**Given text:**
···

Establishment Republicans are also deeply concerned about disgraced former Missouri Gov. Eric Greitens, who’s looking to make a comeback after a nasty sex and blackmail scandal forced him from office in 2018. His plan is to be the loudest pro-Trump candidate in a crowded field, and he’s criticized McConnell for coming at Trump after January 6.
McConnell’s allies privately say they will do everything they can to keep Greitens from the nomination, which could put an otherwise safe seat in play. Greitens has the support of many Trump hangers-on like Kimberly Guilfoyle, Trump’s former campaign aide and Donald Trump Jr.’s girlfriend, as well as Rudy Giuliani, former interior secretary Ryan Zinke, and former White House aides Sebastian Gorka and Boris Epshteyn. It’s unclear if Trump himself will endorse, however.
Missouri Republican Sen. Josh Hawley, a close Trump ally, said Trump’s endorsement would “make a difference for sure, in the Republican primary,” but said there “was a lot of game to play” left in the race.
But the prospect of Trump endorsing Greitens has establishment Republicans on edge.
In Alaska, Trump has already endorsed a primary opponent against Republican Sen. Lisa Murkowski, one of the seven Republicans who voted for his impeachment. The National Republican Senatorial Committee is publicly backing Murkowski, and the two will directly tangle in a complicated all-party ranked-choice election.
Wisconsin is a big question mark. Republican Sen. Ron Johnson, a close ally of Trump and headache for McConnell, told VICE News there was “still plenty of time” before he’d make a decision on whether he’ll run again.
But it’s not just swing states that could feature open warfare between Trump and the GOP establishment— and Alabama has the potential to be the nastiest race. Rep. Mo Brooks viscerally hates McConnell, especially since a McConnell-aligned super PAC dumped millions of negative ads to destroy his previous Senate bid in 2017.

···

**Dataset content:**
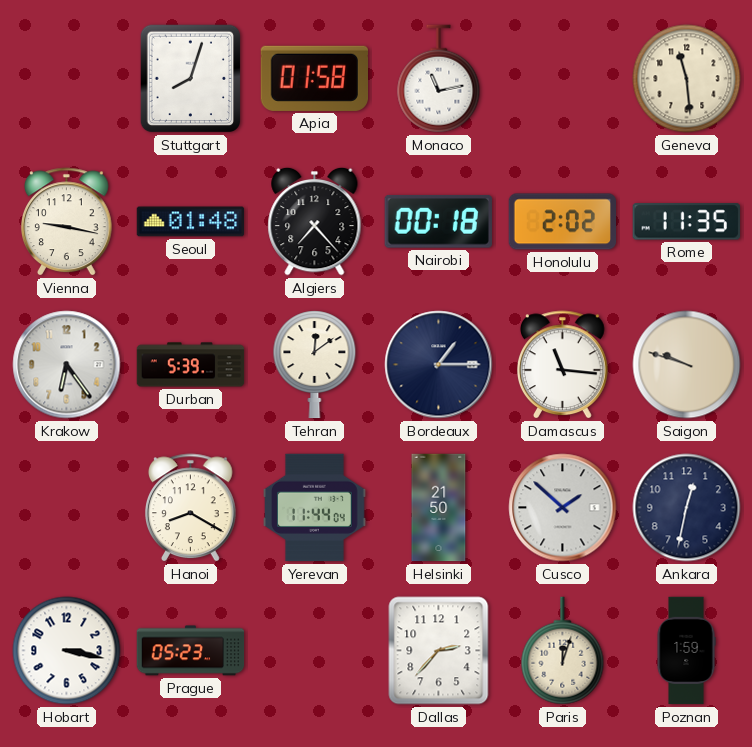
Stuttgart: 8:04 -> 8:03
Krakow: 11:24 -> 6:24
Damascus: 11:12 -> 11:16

···

**Written problem A:** In the text on Republican Senate primaries, what forced Eric Greitens from office in 2018?
**Written problem B:** Name every person the text on Republican Senate primaries lists as backing Greitens.
**Written problem C:** Pick up the text on Republican Senate primaries after its final sentence and write what follows.

**Expected answer A:** A sex and blackmail scandal.

**Expected answer B:** Kimberly Guilfoyle, Rudy Giuliani, Ryan Zinke, Sebastian Gorka, Boris Epshteyn

**Expected answer C:**
Brooks called McConnell “head of the swamp” and said he’s “got to go,” during that race, and refused to say if he’d support McConnell as leader this March. And he has Trump’s endorsement in the deep red state—largely because he played a prominent, vocal role in Trump’s “Stop the Steal” efforts.
Retiring GOP Alabama Sen. Richard Shelby, a McConnell ally, has rallied establishment Republicans around Katie Boyd Britt, his former chief of staff who went on to run the Alabama Business Council.
She raised an impressive $2.2 million in her first three weeks as a candidate, an impressive sum. That pissed off Trump, who called Shelby a “RINO” who was “pushing hard to have his ‘assistant’ fight the great Mo Brooks for his Senate seat”—and accused McConnell of having a hand in helping them.
“She is not in any way qualified and is certainly not what our country needs or not what Alabama wants,” he said in sexist comments belittling her career.
McConnell is likely to help her behind the scenes as much as he can, and if the race is close allies may well intervene to help her.
Shelby said he was sick of Trump’s sniping.
“I don’t think it’s good for Trump. I don’t think it’s good for McConnell. It’s not good for the party. It’s not good for the country,” Shelby told VICE News.
When asked if he was worried if the Trump-McConnell fight could cost Republicans their shot at Senate control, Shelby paused.
“Not yet,” he said.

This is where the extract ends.